» To do
Reproduce the listing below word for word, starting at its first line and ending at the line that contains "For folks not".

((

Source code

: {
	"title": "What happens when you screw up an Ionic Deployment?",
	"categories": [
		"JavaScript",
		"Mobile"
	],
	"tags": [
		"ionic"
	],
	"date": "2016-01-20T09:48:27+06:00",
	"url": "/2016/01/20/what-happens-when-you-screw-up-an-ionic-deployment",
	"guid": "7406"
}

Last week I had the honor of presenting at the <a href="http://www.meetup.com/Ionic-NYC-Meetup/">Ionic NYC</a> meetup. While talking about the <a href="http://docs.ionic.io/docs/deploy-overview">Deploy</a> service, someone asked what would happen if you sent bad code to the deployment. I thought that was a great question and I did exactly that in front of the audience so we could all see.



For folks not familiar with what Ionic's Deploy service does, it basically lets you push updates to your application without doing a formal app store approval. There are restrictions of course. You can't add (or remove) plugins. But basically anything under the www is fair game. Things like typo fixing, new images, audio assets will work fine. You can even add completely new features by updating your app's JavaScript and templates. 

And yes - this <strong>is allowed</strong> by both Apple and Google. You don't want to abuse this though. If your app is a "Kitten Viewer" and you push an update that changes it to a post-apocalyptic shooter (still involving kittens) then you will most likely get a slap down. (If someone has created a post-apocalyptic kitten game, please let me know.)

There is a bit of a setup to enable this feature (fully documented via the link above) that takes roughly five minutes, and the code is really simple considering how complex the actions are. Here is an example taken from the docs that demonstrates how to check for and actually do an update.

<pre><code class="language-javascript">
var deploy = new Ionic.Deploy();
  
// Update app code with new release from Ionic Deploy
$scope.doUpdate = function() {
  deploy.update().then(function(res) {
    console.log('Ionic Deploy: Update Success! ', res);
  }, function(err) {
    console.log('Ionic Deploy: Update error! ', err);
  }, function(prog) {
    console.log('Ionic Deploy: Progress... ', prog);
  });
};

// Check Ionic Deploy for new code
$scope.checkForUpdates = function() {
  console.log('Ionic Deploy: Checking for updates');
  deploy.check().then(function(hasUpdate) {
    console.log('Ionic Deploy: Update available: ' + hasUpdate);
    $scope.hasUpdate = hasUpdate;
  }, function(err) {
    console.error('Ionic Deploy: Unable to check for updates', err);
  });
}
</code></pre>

))

» Answer box
Source code

: {
	"title": "What happens when you screw up an Ionic Deployment?",
	"categories": [
		"JavaScript",
		"Mobile"
	],
	"tags": [
		"ionic"
	],
	"date": "2016-01-20T09:48:27+06:00",
	"url": "/2016/01/20/what-happens-when-you-screw-up-an-ionic-deployment",
	"guid": "7406"
}

Last week I had the honor of presenting at the <a href="http://www.meetup.com/Ionic-NYC-Meetup/">Ionic NYC</a> meetup. While talking about the <a href="http://docs.ionic.io/docs/deploy-overview">Deploy</a> service, someone asked what would happen if you sent bad code to the deployment. I thought that was a great question and I did exactly that in front of the audience so we could all see.



For folks not familiar with what Ionic's Deploy service does, it basically lets you push updates to your application without doing a formal app store approval. There are restrictions of course. You can't add (or remove) plugins. But basically anything under the www is fair game. Things like typo fixing, new images, audio assets will work fine. You can even add completely new features by updating your app's JavaScript and templates. 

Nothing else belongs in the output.